L'énormité même de l'injustice à laquelle le prince était en butte lui suscita un défenseur, dont le témoignage ne pouvait être suspecté de partialité, à cause de l'attachement singulier qu'il avait eu pour le duc de Bourgogne. L'abbé Dubois, à l'occasion de la mort du Dauphin, avait écrit à M. de Cambrai, son ami, une lettre de condoléance, toute remplie des regrets que devait inspirer la perte de ce grand prince, et de l'amertume qu'il éprouvait personnellement, au sujet des soupçons que la passion faisait injustement peser sur le duc d'Orléans. Fénelon fut touché d'une erreur contre laquelle les faits protestaient d'eux-mêmes, et il eut le courage de se déclarer contre l'opinion générale. Le vertueux prélat essaya de ramener les esprits par un écrit où il démontra que la mort des princes de la famille royale n'était pas le résultat d'un empoisonnement, mais l'effet d'une cause naturelle, qui avait trompé les médecins, ce qui fut constaté par un examen plus attentif.

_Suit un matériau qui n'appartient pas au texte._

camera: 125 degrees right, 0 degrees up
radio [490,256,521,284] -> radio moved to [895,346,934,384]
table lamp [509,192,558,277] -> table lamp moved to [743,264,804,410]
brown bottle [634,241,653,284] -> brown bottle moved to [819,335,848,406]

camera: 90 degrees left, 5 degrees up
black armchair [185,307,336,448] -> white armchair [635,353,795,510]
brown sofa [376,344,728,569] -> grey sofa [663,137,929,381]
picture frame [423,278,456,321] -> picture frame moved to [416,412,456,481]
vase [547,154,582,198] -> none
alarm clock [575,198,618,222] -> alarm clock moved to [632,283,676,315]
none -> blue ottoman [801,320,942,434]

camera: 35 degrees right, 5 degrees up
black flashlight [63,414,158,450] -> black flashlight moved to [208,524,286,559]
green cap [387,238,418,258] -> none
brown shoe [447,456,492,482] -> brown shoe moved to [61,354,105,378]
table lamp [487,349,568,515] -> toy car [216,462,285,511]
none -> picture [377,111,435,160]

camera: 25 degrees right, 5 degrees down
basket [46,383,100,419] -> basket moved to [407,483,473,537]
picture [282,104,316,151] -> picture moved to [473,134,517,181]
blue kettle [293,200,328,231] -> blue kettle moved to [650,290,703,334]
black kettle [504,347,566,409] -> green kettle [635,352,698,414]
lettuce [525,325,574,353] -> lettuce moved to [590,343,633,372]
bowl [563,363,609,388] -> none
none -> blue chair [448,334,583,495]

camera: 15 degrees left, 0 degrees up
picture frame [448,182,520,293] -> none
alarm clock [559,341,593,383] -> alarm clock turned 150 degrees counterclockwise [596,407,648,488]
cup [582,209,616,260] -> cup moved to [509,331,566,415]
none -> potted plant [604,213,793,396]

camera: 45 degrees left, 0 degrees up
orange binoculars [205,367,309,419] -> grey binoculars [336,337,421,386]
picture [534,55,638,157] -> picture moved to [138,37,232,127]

En effet, la maladie, sur laquelle on s'était d'abord mépris, continuant de sévir, fit à la cour et à la ville de nombreuses victimes ; elle fut mieux étudiée, et reconnue pour une rougeole pourprée. On pouvait penser que des faits aussi bien démontrés auraient dû amener l'évidence, et que la justification du duc d'Orléans ressortait de leur ensemble ; mais on verra bientôt que si le ressentiment populaire fut désarmé, la calomnie ne fut pas réduite au silence.

 

 

 



[1] Marie-Louise-Elisabeth d'Orléans, née le 20 août 1698. La princesse était alors âgée de quatorze ans, et le duc de Berry, né le 31 août 1686, de vingt-trois ans. — Le mariage fut célébré l'année suivante.

[2] Louise-Françoise de Bourbon, Mademoiselle de Nantes, fille légitimée de Madame de Montespan, et sœur de la duchesse d'Orléans, née le 17 septembre 1672, mariée à Louis, prince de Bourbon, nommé Monsieur le Duc.

[3] L'abbé Dubois était affecté dès ce temps-là d'une grave maladie de vessie, qui se compliqua par la suite, et fut pour lui une source de souffrances continuelles et la cause de sa mort. Elle l'astreignait à faire un usage régulier de certaines eaux minérales, et à suivre un régime sévère qui s'accordait d'ailleurs avec sa sobriété naturelle.

[4] Un document déjà imprimé contredit manifestement les suppositions outrageuses avancées contre Dubois. C'est une lettre de Fénelon, archevêque de Cambrai, datée du 14 octobre 1711, dans laquelle l'illustre et vertueux prélat déclare que l'abbé est son ami depuis un grand nombre d'années, et loue son mérite en termes qui prouvent qu'il en faisait le plus grand cas.

[5] Louis Dauphin, nommé Monseigneur, né le 1er novembre 1661, marié le 8 mars 1680, à Marie-Anne-Christine-Victoire de Bavière, décédée le 20 avril 1690. Il eut trois fils : le duc de Bourgogne, le duc d'Anjou, roi d'Espagne et le duc de Berry. Après sa mort, le duc de Bourgogne prit le titre de Dauphin.

[6] Marie-Adélaïde de Savoie avait épousé Louis, duc de Bourgogne, en septembre 1699 ; elle était sœur de la reine d'Espagne.